Problem details. Rewrite all the records below, swapping every "Summit" for "Ascent" and keeping everything else the same. Leave the pictures out of your answer.

Data to use.
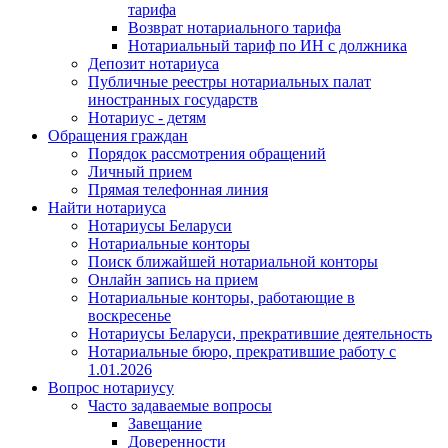
тарифа
Возврат нотариального тарифа
Нотариальный тариф по ИН с должника
Депозит нотариуса
Публичные реестры нотариальных палат
иностранных государств
Нотариус - детям
Обращения граждан
Порядок рассмотрения обращений
Личный прием
Прямая телефонная линия
Найти нотариуса
Нотариусы Беларуси
Нотариальные конторы
Поиск ближайшей нотариальной конторы
Онлайн запись на прием
Нотариальные конторы, работающие в
воскресенье
Нотариусы Беларуси, прекратившие деятельность
Нотариальные бюро, прекратившие работу с
1.01.2026
Вопрос нотариусу
Часто задаваемые вопросы
Завещание
Доверенности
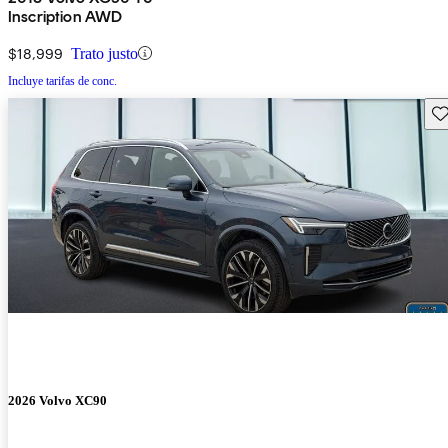
Inscription AWD
$18,999
Trato justo
Incluye tarifas de conc.
Gu
2026 Volvo XC90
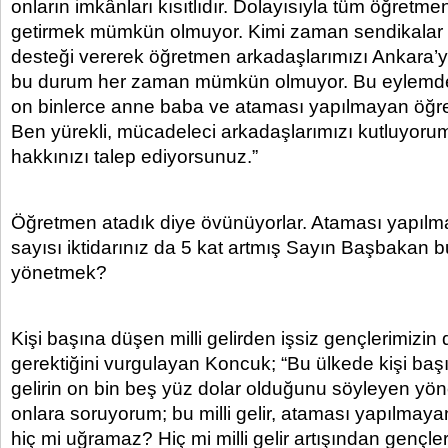
onların imkânları kısıtlıdır. Dolayısıyla tüm öğretme
getirmek mümkün olmuyor. Kimi zaman sendikalar 
desteği vererek öğretmen arkadaşlarımızı Ankara’ya
bu durum her zaman mümkün olmuyor. Bu eylemde
on binlerce anne baba ve ataması yapılmayan öğre
Ben yürekli, mücadeleci arkadaşlarımızı kutluyoru
hakkınızı talep ediyorsunuz.”
Öğretmen atadık diye övünüyorlar. Ataması yapıl
sayısı iktidarınız da 5 kat artmış Sayın Başbakan 
yönetmek?
Kişi başına düşen milli gelirden işsiz gençlerimizin 
gerektiğini vurgulayan Koncuk; “Bu ülkede kişi başı
gelirin on bin beş yüz dolar olduğunu söyleyen yöne
onlara soruyorum; bu milli gelir, ataması yapılmay
hiç mi uğramaz? Hiç mi milli gelir artışından gençler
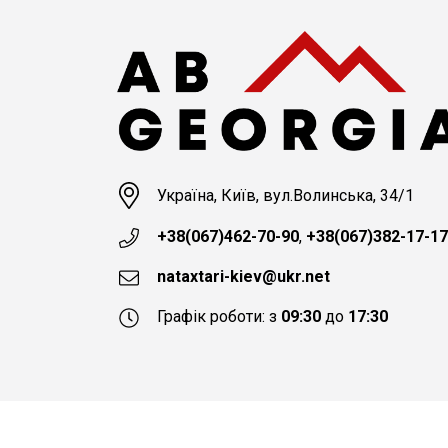
Україна, Київ, вул.Волинська, 34/1
+38(067)462-70-90
,
+38(067)382-17-17
nataxtari-kiev@ukr.net
Графік роботи: з
09:30
до
17:30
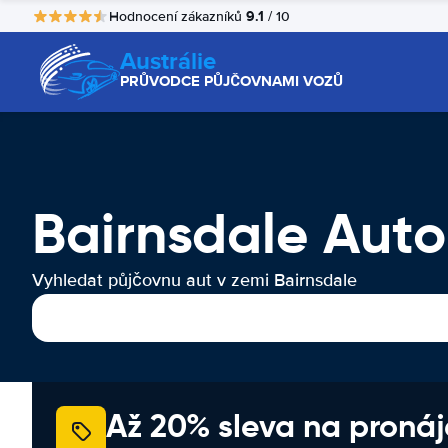
9.1
Hodnocení zákazníků
/ 10
Austrálie
PRŮVODCE PŮJČOVNAMI VOZŮ
Bairnsdale Aut
Vyhledat půjčovnu aut v zemi Bairnsdale
Až 20% sleva na proná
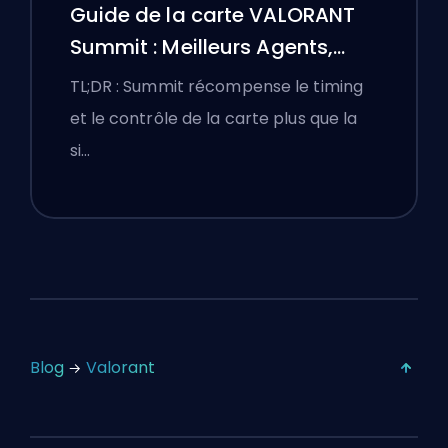
Guide de la carte VALORANT
Summit : Meilleurs Agents,
Callouts et Fumigènes
TL;DR : Summit récompense le timing
et le contrôle de la carte plus que la
si…
Blog
Valorant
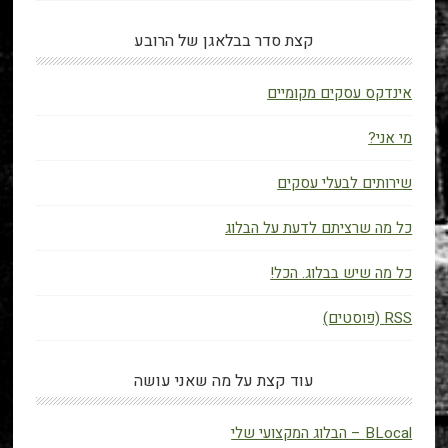
קצת סדר בבלאגן של הרובע
אינדקס עסקים מקומיים
מי אני?
שירותים לבעלי עסקים
כל מה שרציתם לדעת על הבלוג
כל מה שיש בבלוג. הכל!
RSS (פוסטים)
עוד קצת על מה שאני עושה
BLocal – הבלוג המקצועי שלי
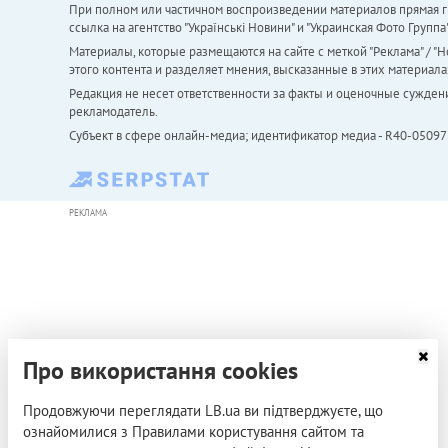
При полном или частичном воспроизведении материалов прямая ги
ссылка на агентство "Українськi Новини" и "Украинская Фото Групп
Материалы, которые размещаются на сайте с меткой "Реклама" / "Но
этого контента и разделяет мнения, высказанные в этих материала
Редакция не несет ответственности за факты и оценочные сужден
рекламодатель.
Субъект в сфере онлайн-медиа; идентификатор медиа - R40-05097
РЕКЛАМА
Про використання cookies
Продовжуючи переглядати LB.ua ви підтверджуєте, що
ознайомилися з Правилами користування сайтом та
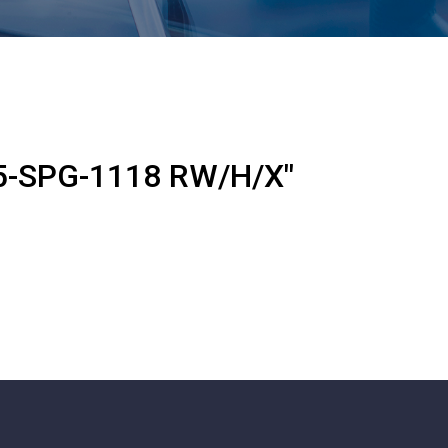
5-SPG-1118 RW/H/X"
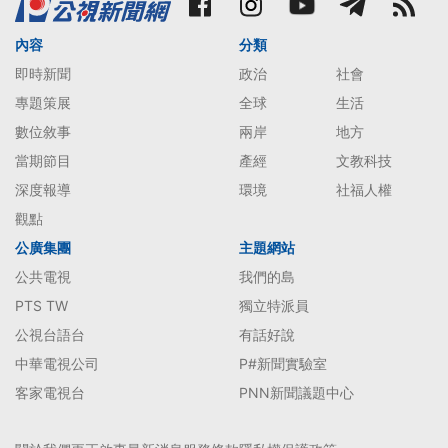
內容
分類
即時新聞
政治
社會
專題策展
全球
生活
數位敘事
兩岸
地方
當期節目
產經
文教科技
深度報導
環境
社福人權
觀點
公廣集團
主題網站
公共電視
我們的島
PTS TW
獨立特派員
公視台語台
有話好說
中華電視公司
P#新聞實驗室
客家電視台
PNN新聞議題中心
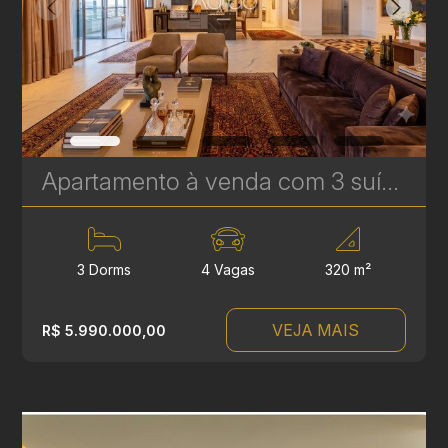
Apartamento à venda com 3 suítes no Ecoville - 320 m² - Experience Plaenge | Ref. 1794
3 Dorms
4 Vagas
320 m²
VEJA MAIS
R$ 5.990.000,00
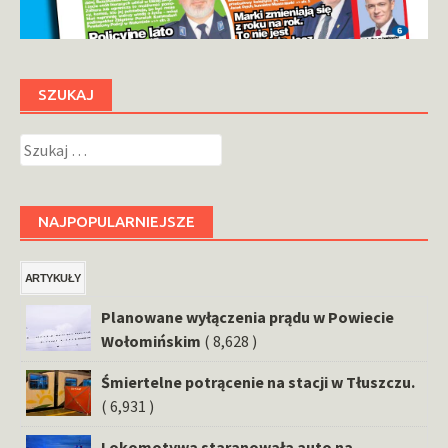
SZUKAJ
Szukaj:
NAJPOPULARNIEJSZE
ARTYKUŁY
Planowane wyłączenia prądu w Powiecie
Wołomińskim
( 8,628 )
Śmiertelne potrącenie na stacji w Tłuszczu.
( 6,931 )
Lokomotywa staranowała auto na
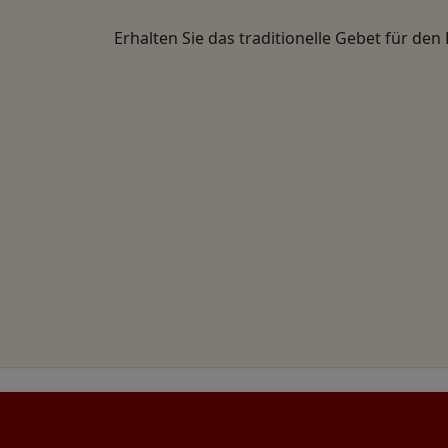
Erhalten Sie das traditionelle Gebet für den 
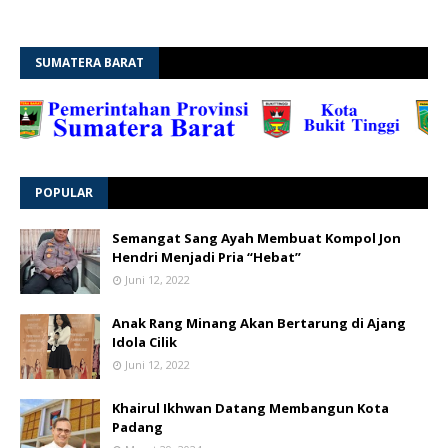
SUMATERA BARAT
POPULAR
Semangat Sang Ayah Membuat Kompol Jon
Hendri Menjadi Pria “Hebat”
Juni 12, 2022
Anak Rang Minang Akan Bertarung di Ajang
Idola Cilik
Juni 12, 2022
Khairul Ikhwan Datang Membangun Kota
Padang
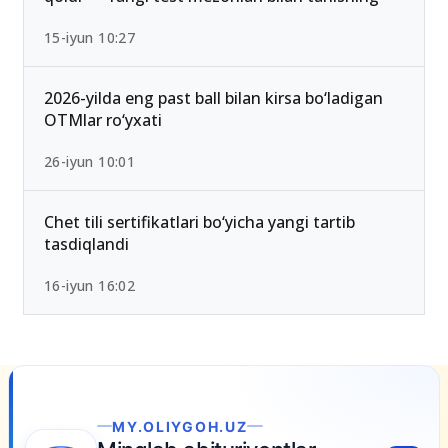
2026/2027 qabulda maksimal ball 189 Bo‘lib
qoldi — Yangi test mezonlari bilan tanishing
15-iyun 10:27
2026-yilda eng past ball bilan kirsa bo‘ladigan
OTMlar ro‘yxati
26-iyun 10:01
Chet tili sertifikatlari bo‘yicha yangi tartib
tasdiqlandi
16-iyun 16:02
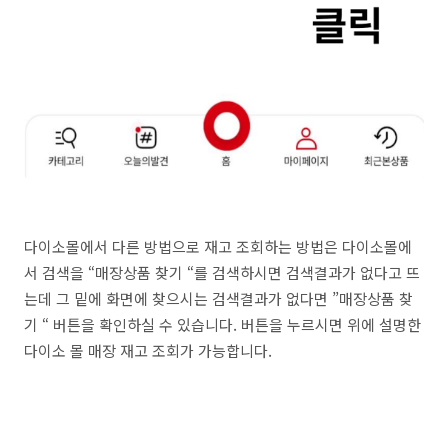
다이소몰에서 다른 방법으로 재고 조회하는 방법은 다이소몰에
서 검색을 “매장상품 찾기 “를 검색하시면 검색결과가 없다고 뜨
는데 그 밑에 화면에 찾으시는 검색결과가 없다면 ”매장상품 찾
기 “ 버튼을 확인하실 수 있습니다. 버튼을 누르시면 위에 설명한
다이소 몰 매장 재고 조회가 가능합니다.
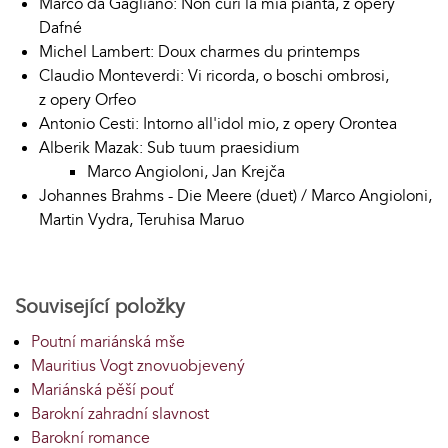
Marco da Gagliano: Non curi la mia pianta, z opery
Dafné
Michel Lambert: Doux charmes du printemps
Claudio Monteverdi: Vi ricorda, o boschi ombrosi,
z opery Orfeo
Antonio Cesti: Intorno all'idol mio, z opery Orontea
Alberik Mazak: Sub tuum praesidium
Marco Angioloni, Jan Krejča
Johannes Brahms - Die Meere (duet) / Marco Angioloni,
Martin Vydra, Teruhisa Maruo
Související položky
Poutní mariánská mše
Mauritius Vogt znovuobjevený
Mariánská pěší pouť
Barokní zahradní slavnost
Barokní romance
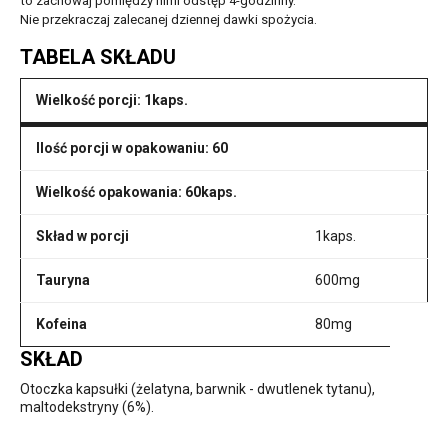
to zachowaj pomiędzy nimi odstęp 4-godzinny.
Nie przekraczaj zalecanej dziennej dawki spożycia.
TABELA SKŁADU
Wielkość porcji: 1kaps.
Ilość porcji w opakowaniu: 60
Wielkość opakowania: 60kaps.
Skład w porcji
1kaps.
Tauryna
600mg
Kofeina
80mg
SKŁAD
Otoczka kapsułki (żelatyna, barwnik - dwutlenek tytanu),
maltodekstryny (6%).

Exercise answer.
тарифа
Возврат нотариального тарифа
Нотариальный тариф по ИН с должника
Депозит нотариуса
Публичные реестры нотариальных палат
иностранных государств
Нотариус - детям
Обращения граждан
Порядок рассмотрения обращений
Личный прием
Прямая телефонная линия
Найти нотариуса
Нотариусы Беларуси
Нотариальные конторы
Поиск ближайшей нотариальной конторы
Онлайн запись на прием
Нотариальные конторы, работающие в
воскресенье
Нотариусы Беларуси, прекратившие деятельность
Нотариальные бюро, прекратившие работу с
1.01.2026
Вопрос нотариусу
Часто задаваемые вопросы
Завещание
Доверенности
Inscription AWD
$18,999
Trato justo
Incluye tarifas de conc.
Gu
2026 Volvo XC90
onların imkânları kısıtlıdır. Dolayısıyla tüm öğretme
getirmek mümkün olmuyor. Kimi zaman sendikalar 
desteği vererek öğretmen arkadaşlarımızı Ankara’ya
bu durum her zaman mümkün olmuyor. Bu eylemde
on binlerce anne baba ve ataması yapılmayan öğre
Ben yürekli, mücadeleci arkadaşlarımızı kutluyoru
hakkınızı talep ediyorsunuz.”
Öğretmen atadık diye övünüyorlar. Ataması yapıl
sayısı iktidarınız da 5 kat artmış Sayın Başbakan 
yönetmek?
Kişi başına düşen milli gelirden işsiz gençlerimizin 
gerektiğini vurgulayan Koncuk; “Bu ülkede kişi başı
gelirin on bin beş yüz dolar olduğunu söyleyen yöne
onlara soruyorum; bu milli gelir, ataması yapılmay
hiç mi uğramaz? Hiç mi milli gelir artışından gençler
Україна, Київ, вул.Волинська, 34/1
+38(067)462-70-90
,
+38(067)382-17-17
nataxtari-kiev@ukr.net
Графік роботи: з
09:30
до
17:30
9.1
Hodnocení zákazníků
/ 10
Austrálie
PRŮVODCE PŮJČOVNAMI VOZŮ
Bairnsdale Aut
Vyhledat půjčovnu aut v zemi Bairnsdale
Až 20% sleva na proná
Guide de la carte VALORANT
Ascent : Meilleurs Agents,
Callouts et Fumigènes
TL;DR : Ascent récompense le timing
et le contrôle de la carte plus que la
si…
Blog
Valorant
קצת סדר בבלאגן של הרובע
אינדקס עסקים מקומיים
מי אני?
שירותים לבעלי עסקים
כל מה שרציתם לדעת על הבלוג
כל מה שיש בבלוג. הכל!
RSS (פוסטים)
עוד קצת על מה שאני עושה
BLocal – הבלוג המקצועי שלי
При полном или частичном воспроизведении материалов прямая ги
ссылка на агентство "Українськi Новини" и "Украинская Фото Групп
Материалы, которые размещаются на сайте с меткой "Реклама" / "Но
этого контента и разделяет мнения, высказанные в этих материала
Редакция не несет ответственности за факты и оценочные сужден
рекламодатель.
Субъект в сфере онлайн-медиа; идентификатор медиа - R40-05097
РЕКЛАМА
Про використання cookies
Продовжуючи переглядати LB.ua ви підтверджуєте, що
ознайомилися з Правилами користування сайтом та
5-SPG-1118 RW/H/X"
內容
分類
即時新聞
政治
社會
專題策展
全球
生活
數位敘事
兩岸
地方
當期節目
產經
文教科技
深度報導
環境
社福人權
觀點
公廣集團
主題網站
公共電視
我們的島
PTS TW
獨立特派員
公視台語台
有話好說
中華電視公司
P#新聞實驗室
客家電視台
PNN新聞議題中心
Apartamento à venda com 3 suítes no Ecoville - 320 m² - Experience Plaenge | Ref. 1794
3 Dorms
4 Vagas
320 m²
VEJA MAIS
R$ 5.990.000,00
SZUKAJ
Szukaj:
NAJPOPULARNIEJSZE
ARTYKUŁY
Planowane wyłączenia prądu w Powiecie
Wołomińskim
( 8,628 )
Śmiertelne potrącenie na stacji w Tłuszczu.
( 6,931 )
Lokomotywa staranowała auto na
Erhalten Sie das traditionelle Gebet für den 
SUMATERA BARAT
POPULAR
Semangat Sang Ayah Membuat Kompol Jon
Hendri Menjadi Pria “Hebat”
Juni 12, 2022
Anak Rang Minang Akan Bertarung di Ajang
Idola Cilik
Juni 12, 2022
Khairul Ikhwan Datang Membangun Kota
Padang
2026/2027 qabulda maksimal ball 189 Bo‘lib
qoldi — Yangi test mezonlari bilan tanishing
15-iyun 10:27
2026-yilda eng past ball bilan kirsa bo‘ladigan
OTMlar ro‘yxati
26-iyun 10:01
Chet tili sertifikatlari bo‘yicha yangi tartib
tasdiqlandi
16-iyun 16:02
다이소몰에서 다른 방법으로 재고 조회하는 방법은 다이소몰에
서 검색을 “매장상품 찾기 “를 검색하시면 검색결과가 없다고 뜨
는데 그 밑에 화면에 찾으시는 검색결과가 없다면 ”매장상품 찾
기 “ 버튼을 확인하실 수 있습니다. 버튼을 누르시면 위에 설명한
다이소 몰 매장 재고 조회가 가능합니다.
Marco da Gagliano: Non curi la mia pianta, z opery
Dafné
Michel Lambert: Doux charmes du printemps
Claudio Monteverdi: Vi ricorda, o boschi ombrosi,
z opery Orfeo
Antonio Cesti: Intorno all'idol mio, z opery Orontea
Alberik Mazak: Sub tuum praesidium
Marco Angioloni, Jan Krejča
Johannes Brahms - Die Meere (duet) / Marco Angioloni,
Martin Vydra, Teruhisa Maruo
Související položky
Poutní mariánská mše
Mauritius Vogt znovuobjevený
Mariánská pěší pouť
Barokní zahradní slavnost
Barokní romance
to zachowaj pomiędzy nimi odstęp 4-godzinny.
Nie przekraczaj zalecanej dziennej dawki spożycia.
TABELA SKŁADU
Wielkość porcji: 1kaps.
Ilość porcji w opakowaniu: 60
Wielkość opakowania: 60kaps.
Skład w porcji
1kaps.
Tauryna
600mg
Kofeina
80mg
SKŁAD
Otoczka kapsułki (żelatyna, barwnik - dwutlenek tytanu),
maltodekstryny (6%).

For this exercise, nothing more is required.